__Opdracht__
Noem alle jaartallen die in cijfers in de tekst over het Energy Charter Treaty staan, in de volgorde waarin ze voorkomen.

__Aangeleverde tekst__
'''

Iets vergelijkbaars overkwam de Duitse bondskanselier Angela Merkel in 2012. Als reactie op de kernramp in Fukushima besliste zij alle Duitse kernreactoren tegen 2022 te sluiten. Dat was zonder het Zweedse energieconcern Vattenfall gerekend, dat in Duitsland twee Duitse kernreactoren heeft. Het diende een schadeclaim in voor naar verluidt meer dan 6 miljard euro.
In 2017 kwam de Franse minister van Milieu Nicolas Hulot met een ambitieuze klimaatwet die de ontginning van fossiele brandstoffen in Frankrijk zou verbieden. Daarop dreigde de Canadese energiereus Vermillion met wettelijke stappen. Dat bleek al voldoende om het voorstel van Hulot af te zwakken tot een tandeloze wettekst die de grote olie- en gasontginners tot 2040 ongemoeid laat.
Aantal zaken ontploft
De drie zaken hebben één ding gemeen: de bedrijven baseerden zich voor hun schadeclaims of hun dreigementen op een schimmig verdrag dat Italië, Duitsland en Frankrijk eind jaren negentig hebben ondertekend: het Energy Charter Treaty (ECT). Het pan-Europese journalistencollectief Investigate Europe en Trends doken in het ECT en spraken tientallen experts om het te doorgronden.

'''

__Aangeleverd materiaal__
'''

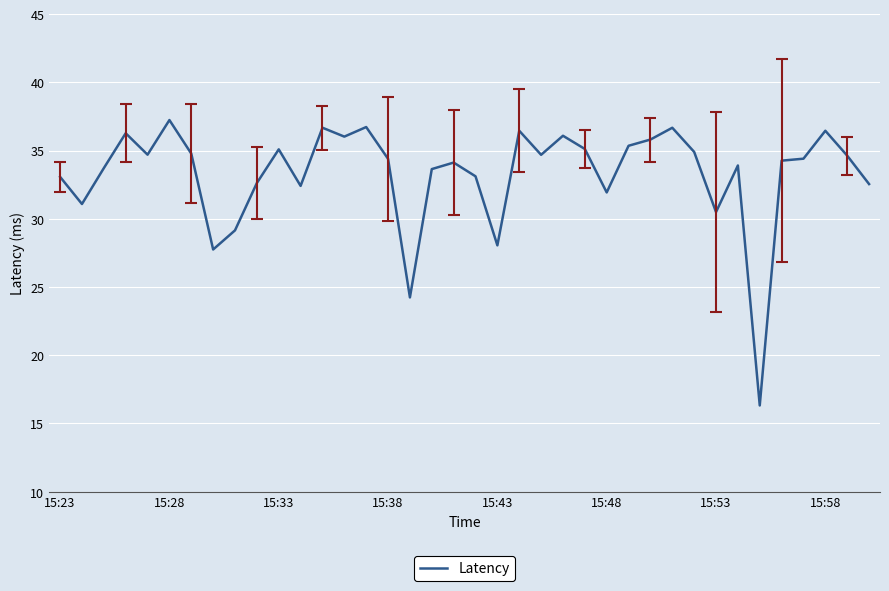

What is the sum of all values?

1264.9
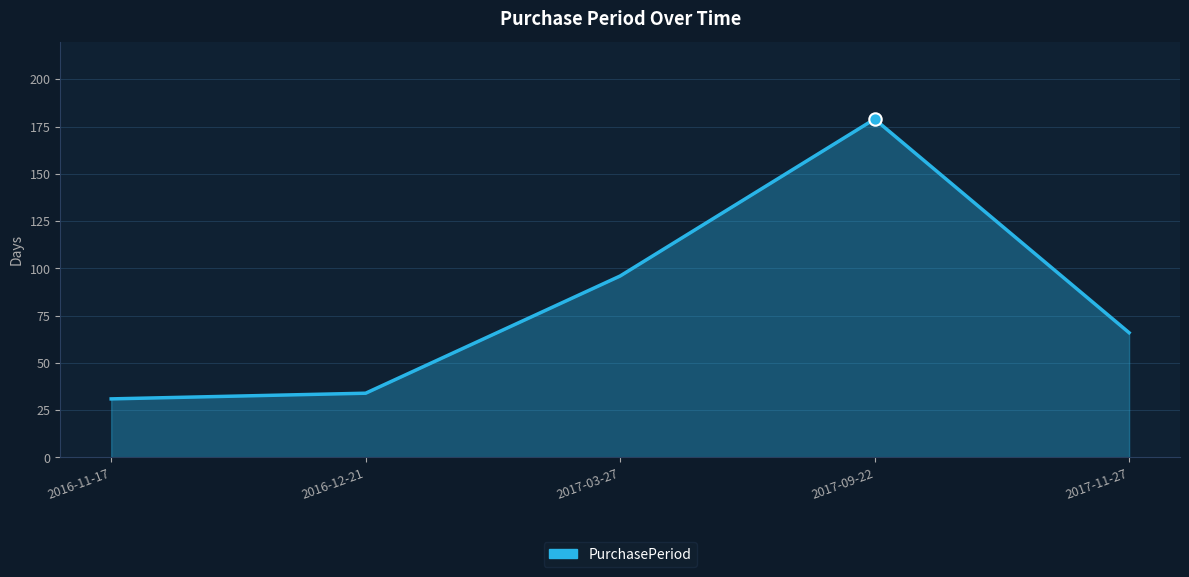

What is the change in value from 2017-09-22 to 2017-11-27?

-113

'''

__Resultaat hieronder__
2012, 2022, 2017, 2040